Breaking down silos and offering consolidated insights supports payers in becoming more strategic about payment integrity.
Artificial Intelligence and Advanced Capabilities
In the vein of technology innovation, it’s important to consider advanced capabilities, such as artificial intelligence, for their ability to transform health plan operations. Though it may pose a shift from traditional processes, its rapid uptake by the industry means it will play an outsized role into the future.
We have already seen how applications of A.I. provide health plans with the ability to:
- Process large volumes of disparate data, make connections, and derive actionable insights
- Identify behavior-based patterns and detect outliers
- Detect fraud schemes and gather evidence
- Share information between teams
- Reduce provider abrasion
With these benefits, A.I. has proven to be a large contributor of practical value to cost-containment programs – across multiple functions:
To enhance the value of information exchanged between fraud and payment integrity, A.I. has developed into a true solution. With deep learning capabilities, payment integrity and the SIU can gain greater visibility into which providers have been flagged, different trends in provider behavior, and who to exclude from audits if they are under investigation.

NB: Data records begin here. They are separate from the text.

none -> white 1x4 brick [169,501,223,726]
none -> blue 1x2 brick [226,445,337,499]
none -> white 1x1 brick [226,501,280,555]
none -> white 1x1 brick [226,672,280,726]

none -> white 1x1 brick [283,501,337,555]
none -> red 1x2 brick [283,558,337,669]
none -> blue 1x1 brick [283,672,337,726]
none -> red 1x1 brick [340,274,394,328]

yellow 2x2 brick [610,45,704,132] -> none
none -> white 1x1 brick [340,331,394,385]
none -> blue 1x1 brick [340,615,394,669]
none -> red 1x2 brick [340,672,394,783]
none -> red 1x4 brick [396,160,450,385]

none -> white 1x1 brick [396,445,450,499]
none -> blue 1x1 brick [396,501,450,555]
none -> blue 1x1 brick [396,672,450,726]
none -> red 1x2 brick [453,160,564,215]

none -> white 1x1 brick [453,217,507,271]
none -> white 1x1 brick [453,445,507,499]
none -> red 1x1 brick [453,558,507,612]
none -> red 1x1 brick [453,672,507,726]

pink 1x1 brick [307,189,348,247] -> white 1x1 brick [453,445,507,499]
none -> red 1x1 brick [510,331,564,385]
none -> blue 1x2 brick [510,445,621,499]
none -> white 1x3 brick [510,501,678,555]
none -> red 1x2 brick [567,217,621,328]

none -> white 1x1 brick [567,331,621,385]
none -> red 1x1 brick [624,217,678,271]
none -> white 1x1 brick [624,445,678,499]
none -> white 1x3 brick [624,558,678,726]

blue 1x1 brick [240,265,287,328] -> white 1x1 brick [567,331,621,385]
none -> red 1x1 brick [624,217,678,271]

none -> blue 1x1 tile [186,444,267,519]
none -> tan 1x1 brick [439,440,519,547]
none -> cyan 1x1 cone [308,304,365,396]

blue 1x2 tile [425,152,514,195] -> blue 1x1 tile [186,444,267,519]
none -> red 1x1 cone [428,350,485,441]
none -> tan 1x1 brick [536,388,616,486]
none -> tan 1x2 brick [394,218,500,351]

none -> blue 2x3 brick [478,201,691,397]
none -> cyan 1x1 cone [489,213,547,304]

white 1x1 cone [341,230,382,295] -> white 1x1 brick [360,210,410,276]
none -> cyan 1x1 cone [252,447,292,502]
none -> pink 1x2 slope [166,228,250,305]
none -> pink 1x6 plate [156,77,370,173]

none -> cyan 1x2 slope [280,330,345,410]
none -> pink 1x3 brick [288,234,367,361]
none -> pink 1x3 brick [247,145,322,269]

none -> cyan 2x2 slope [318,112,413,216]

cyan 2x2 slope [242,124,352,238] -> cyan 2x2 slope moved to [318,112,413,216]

Claims selection for clinical validation uses machine learning capabilities to select claims for reviews based on clinical rationale, while OCR technology quickly scans bills and puts that information on a digital interface.
Adopting new processes can be a daunting task. But ultimately, a technology solution that is powered by A.I. makes the most of limited resources, providing rationale and details to support decisions made by healthcare leaders accurately and efficiently.